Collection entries
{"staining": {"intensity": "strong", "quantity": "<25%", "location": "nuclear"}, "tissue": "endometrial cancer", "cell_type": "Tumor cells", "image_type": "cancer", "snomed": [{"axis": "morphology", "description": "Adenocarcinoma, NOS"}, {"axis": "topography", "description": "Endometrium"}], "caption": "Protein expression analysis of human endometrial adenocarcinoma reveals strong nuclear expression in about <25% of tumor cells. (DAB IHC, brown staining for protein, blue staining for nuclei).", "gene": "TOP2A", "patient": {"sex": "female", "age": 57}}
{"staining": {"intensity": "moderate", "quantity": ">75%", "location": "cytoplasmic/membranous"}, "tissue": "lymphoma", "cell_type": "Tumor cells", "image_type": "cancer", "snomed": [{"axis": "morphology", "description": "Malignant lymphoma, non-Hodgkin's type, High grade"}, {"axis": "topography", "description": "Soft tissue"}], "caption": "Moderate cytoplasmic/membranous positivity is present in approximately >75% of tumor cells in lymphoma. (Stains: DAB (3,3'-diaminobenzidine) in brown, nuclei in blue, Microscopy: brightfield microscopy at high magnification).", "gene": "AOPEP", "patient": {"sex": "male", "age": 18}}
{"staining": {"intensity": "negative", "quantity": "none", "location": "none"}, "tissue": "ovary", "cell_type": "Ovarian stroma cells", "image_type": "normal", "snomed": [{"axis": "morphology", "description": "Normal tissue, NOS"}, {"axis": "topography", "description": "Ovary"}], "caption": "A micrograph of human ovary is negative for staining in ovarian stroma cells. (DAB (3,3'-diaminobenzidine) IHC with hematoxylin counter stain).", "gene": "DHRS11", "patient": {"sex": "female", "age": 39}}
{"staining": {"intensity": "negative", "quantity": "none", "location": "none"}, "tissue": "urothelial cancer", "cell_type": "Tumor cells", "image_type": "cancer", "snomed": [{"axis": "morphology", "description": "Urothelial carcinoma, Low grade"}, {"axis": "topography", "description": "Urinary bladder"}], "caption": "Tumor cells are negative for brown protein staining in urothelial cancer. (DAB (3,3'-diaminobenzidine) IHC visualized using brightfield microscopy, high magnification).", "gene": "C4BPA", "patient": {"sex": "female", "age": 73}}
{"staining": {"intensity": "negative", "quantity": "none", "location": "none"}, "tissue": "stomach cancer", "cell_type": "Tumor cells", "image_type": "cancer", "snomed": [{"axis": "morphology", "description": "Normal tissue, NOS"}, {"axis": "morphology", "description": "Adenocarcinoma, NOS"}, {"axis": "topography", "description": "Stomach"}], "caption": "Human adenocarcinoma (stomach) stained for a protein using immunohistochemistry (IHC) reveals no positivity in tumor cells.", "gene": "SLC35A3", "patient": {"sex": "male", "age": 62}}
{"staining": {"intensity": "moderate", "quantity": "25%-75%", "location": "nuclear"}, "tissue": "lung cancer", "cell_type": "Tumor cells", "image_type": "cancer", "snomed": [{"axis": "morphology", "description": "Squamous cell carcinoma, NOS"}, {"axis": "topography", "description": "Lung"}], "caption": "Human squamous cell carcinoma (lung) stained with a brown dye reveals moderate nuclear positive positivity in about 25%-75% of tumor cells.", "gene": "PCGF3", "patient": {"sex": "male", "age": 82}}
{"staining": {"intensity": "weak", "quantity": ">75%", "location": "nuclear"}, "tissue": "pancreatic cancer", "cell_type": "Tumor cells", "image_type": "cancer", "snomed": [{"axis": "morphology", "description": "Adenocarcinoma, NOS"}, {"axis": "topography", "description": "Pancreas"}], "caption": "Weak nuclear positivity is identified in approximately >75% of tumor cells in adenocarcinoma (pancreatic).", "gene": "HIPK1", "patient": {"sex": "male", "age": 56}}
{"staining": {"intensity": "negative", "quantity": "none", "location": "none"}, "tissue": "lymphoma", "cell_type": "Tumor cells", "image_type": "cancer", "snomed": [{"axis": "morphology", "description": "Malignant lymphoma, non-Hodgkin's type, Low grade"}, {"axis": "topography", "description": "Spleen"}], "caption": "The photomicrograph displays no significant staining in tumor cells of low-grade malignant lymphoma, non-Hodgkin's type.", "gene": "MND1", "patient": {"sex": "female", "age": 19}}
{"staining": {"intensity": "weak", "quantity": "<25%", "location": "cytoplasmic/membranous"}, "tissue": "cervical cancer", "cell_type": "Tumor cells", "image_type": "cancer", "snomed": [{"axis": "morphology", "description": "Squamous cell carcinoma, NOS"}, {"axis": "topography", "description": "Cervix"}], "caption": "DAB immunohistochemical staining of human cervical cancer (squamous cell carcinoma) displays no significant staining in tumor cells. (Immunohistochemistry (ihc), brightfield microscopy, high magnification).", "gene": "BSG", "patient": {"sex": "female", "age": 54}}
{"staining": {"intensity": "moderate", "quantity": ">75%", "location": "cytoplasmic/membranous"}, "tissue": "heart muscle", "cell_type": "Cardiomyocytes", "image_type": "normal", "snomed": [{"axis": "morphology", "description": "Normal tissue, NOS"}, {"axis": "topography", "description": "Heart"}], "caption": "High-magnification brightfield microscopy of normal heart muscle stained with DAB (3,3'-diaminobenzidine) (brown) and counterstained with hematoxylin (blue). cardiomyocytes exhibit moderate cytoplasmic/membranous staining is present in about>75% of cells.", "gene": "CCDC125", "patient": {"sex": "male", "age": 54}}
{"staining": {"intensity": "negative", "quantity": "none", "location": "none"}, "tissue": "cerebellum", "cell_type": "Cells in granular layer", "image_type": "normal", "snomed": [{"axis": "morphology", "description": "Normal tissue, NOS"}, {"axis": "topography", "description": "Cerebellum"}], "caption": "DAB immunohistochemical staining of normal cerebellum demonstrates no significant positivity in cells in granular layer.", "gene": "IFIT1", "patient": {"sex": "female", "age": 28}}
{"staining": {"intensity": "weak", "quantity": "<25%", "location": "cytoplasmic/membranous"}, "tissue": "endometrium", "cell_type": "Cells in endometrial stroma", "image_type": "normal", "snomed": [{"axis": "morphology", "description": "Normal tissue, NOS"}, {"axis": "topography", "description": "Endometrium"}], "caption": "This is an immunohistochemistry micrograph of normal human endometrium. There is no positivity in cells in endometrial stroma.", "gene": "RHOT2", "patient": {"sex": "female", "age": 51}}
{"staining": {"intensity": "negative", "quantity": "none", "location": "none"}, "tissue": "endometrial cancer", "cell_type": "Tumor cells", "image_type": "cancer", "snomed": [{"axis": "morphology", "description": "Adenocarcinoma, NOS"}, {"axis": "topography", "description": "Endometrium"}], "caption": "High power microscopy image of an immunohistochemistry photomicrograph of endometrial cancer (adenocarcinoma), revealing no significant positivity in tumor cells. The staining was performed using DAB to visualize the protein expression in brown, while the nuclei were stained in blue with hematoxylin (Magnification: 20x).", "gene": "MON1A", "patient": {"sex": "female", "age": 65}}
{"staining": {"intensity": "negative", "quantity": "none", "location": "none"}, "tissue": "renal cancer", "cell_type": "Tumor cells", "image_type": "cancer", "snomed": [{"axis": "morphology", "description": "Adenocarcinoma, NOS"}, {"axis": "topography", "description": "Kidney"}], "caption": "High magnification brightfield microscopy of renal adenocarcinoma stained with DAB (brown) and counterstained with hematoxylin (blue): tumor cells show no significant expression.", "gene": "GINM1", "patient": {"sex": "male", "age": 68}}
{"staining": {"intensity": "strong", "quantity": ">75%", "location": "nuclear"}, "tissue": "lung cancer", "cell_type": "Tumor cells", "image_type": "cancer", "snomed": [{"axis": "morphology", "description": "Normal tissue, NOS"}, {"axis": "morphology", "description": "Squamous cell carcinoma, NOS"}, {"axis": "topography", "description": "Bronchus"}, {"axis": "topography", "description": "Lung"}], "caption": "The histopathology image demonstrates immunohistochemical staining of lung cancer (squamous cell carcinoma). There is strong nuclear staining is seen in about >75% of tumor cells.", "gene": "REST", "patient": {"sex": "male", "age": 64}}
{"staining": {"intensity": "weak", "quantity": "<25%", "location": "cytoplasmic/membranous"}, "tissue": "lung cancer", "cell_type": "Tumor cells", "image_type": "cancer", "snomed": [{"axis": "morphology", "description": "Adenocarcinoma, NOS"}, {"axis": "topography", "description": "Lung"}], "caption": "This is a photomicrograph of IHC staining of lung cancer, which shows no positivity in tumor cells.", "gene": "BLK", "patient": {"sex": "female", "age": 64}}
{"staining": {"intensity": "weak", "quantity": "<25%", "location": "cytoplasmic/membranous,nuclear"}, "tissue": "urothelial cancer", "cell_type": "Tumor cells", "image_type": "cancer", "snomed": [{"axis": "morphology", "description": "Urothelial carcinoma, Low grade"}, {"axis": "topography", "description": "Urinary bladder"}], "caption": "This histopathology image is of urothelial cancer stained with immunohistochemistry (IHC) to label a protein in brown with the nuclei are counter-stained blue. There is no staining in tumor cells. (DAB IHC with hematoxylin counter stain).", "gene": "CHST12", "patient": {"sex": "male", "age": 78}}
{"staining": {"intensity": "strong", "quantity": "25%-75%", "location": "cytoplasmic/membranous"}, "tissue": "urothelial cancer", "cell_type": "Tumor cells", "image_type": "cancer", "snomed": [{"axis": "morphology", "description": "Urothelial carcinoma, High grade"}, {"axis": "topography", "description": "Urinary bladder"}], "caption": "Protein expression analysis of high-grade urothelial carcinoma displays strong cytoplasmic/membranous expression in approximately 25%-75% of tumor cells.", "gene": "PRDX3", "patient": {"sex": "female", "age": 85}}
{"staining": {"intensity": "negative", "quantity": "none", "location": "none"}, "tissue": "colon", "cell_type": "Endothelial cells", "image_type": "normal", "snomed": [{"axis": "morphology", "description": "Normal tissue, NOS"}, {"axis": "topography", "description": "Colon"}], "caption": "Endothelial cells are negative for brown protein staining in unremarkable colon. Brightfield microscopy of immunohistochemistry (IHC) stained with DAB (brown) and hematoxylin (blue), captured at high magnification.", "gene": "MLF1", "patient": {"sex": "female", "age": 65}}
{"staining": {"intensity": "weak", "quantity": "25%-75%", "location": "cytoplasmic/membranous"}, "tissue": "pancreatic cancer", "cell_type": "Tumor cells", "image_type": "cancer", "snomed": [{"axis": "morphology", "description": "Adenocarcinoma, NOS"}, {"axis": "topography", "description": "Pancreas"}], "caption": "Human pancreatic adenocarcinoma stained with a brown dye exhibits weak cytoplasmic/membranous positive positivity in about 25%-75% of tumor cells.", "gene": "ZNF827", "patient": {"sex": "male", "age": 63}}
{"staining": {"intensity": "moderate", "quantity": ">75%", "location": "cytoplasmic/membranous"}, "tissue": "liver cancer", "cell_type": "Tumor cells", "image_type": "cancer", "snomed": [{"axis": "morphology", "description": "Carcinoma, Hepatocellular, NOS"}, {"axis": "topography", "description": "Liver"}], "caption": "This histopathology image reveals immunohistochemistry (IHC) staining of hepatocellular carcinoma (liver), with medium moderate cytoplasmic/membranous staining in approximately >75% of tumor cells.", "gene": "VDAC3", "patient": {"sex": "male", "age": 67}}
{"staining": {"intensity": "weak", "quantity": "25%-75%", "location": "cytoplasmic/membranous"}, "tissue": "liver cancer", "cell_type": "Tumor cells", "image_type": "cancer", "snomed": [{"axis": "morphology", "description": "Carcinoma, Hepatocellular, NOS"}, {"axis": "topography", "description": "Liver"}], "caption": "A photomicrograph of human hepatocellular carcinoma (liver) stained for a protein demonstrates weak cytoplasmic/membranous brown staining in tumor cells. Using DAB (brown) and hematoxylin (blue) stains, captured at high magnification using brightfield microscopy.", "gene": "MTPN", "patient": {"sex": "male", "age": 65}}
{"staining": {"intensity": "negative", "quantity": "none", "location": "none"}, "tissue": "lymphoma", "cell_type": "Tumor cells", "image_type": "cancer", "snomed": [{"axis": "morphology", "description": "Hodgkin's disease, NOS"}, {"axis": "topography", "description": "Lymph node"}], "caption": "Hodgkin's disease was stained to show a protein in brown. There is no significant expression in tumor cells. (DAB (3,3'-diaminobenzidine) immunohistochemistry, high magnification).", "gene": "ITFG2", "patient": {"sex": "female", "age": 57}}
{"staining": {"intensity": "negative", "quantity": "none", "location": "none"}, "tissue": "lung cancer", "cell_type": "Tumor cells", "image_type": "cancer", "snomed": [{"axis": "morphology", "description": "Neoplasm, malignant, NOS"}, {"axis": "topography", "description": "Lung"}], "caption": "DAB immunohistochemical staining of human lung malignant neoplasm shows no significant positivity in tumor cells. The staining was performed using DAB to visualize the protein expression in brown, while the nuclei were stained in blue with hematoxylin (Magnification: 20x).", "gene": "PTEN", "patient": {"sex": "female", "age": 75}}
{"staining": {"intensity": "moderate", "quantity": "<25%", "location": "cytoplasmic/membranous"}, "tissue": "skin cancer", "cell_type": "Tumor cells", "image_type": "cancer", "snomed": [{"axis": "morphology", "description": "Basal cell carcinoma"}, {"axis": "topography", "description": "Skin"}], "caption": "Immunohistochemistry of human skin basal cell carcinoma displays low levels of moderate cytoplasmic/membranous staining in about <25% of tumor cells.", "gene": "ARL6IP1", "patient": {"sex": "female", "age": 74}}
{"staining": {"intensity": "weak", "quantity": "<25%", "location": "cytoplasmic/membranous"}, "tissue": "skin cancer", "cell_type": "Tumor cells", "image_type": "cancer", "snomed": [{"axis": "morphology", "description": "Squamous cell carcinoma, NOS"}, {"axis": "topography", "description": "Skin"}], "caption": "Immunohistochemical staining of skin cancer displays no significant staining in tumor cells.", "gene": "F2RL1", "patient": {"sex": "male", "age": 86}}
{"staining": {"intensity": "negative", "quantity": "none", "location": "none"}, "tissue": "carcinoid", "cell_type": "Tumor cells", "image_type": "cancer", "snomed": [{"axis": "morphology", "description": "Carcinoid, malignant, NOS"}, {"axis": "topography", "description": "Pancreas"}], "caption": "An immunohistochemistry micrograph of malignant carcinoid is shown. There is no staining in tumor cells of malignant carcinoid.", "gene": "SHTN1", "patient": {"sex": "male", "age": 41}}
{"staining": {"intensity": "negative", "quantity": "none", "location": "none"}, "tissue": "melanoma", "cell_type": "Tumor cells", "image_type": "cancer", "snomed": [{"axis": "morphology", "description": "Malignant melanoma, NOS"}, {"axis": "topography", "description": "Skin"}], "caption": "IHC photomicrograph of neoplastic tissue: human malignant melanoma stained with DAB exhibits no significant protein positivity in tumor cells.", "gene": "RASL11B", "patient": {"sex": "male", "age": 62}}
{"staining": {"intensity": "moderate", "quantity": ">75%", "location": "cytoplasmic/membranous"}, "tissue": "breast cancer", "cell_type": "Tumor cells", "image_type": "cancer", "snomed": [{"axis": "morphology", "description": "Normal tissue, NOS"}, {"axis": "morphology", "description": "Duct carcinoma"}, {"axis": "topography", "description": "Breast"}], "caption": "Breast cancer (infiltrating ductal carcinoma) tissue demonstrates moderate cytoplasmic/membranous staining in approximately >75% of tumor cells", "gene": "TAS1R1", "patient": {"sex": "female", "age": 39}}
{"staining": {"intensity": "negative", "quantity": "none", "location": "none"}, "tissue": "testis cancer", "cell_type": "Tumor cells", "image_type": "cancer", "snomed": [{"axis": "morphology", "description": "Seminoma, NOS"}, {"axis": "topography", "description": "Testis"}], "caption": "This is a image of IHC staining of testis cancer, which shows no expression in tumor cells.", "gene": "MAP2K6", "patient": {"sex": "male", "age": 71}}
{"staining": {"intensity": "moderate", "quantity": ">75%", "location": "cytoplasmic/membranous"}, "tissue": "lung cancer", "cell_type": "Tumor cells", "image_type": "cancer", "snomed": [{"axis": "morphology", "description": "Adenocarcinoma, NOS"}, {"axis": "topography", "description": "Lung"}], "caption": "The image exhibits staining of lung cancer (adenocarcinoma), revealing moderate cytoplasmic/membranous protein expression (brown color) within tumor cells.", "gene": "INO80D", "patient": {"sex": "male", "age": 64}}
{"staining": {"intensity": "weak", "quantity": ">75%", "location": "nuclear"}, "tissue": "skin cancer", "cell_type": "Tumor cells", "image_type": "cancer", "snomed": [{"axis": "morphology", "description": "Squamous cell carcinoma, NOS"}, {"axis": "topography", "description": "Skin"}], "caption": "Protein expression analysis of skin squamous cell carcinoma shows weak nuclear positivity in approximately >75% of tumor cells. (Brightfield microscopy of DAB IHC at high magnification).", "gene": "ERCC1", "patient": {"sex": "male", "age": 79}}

Exercise prompt
Beginning with the top line of the data above, output every line exactly until the one that contains "non-Hodgkin's type, High", and include that one too.

Response to this exercise
{"staining": {"intensity": "strong", "quantity": "<25%", "location": "nuclear"}, "tissue": "endometrial cancer", "cell_type": "Tumor cells", "image_type": "cancer", "snomed": [{"axis": "morphology", "description": "Adenocarcinoma, NOS"}, {"axis": "topography", "description": "Endometrium"}], "caption": "Protein expression analysis of human endometrial adenocarcinoma reveals strong nuclear expression in about <25% of tumor cells. (DAB IHC, brown staining for protein, blue staining for nuclei).", "gene": "TOP2A", "patient": {"sex": "female", "age": 57}}
{"staining": {"intensity": "moderate", "quantity": ">75%", "location": "cytoplasmic/membranous"}, "tissue": "lymphoma", "cell_type": "Tumor cells", "image_type": "cancer", "snomed": [{"axis": "morphology", "description": "Malignant lymphoma, non-Hodgkin's type, High grade"}, {"axis": "topography", "description": "Soft tissue"}], "caption": "Moderate cytoplasmic/membranous positivity is present in approximately >75% of tumor cells in lymphoma. (Stains: DAB (3,3'-diaminobenzidine) in brown, nuclei in blue, Microscopy: brightfield microscopy at high magnification).", "gene": "AOPEP", "patient": {"sex": "male", "age": 18}}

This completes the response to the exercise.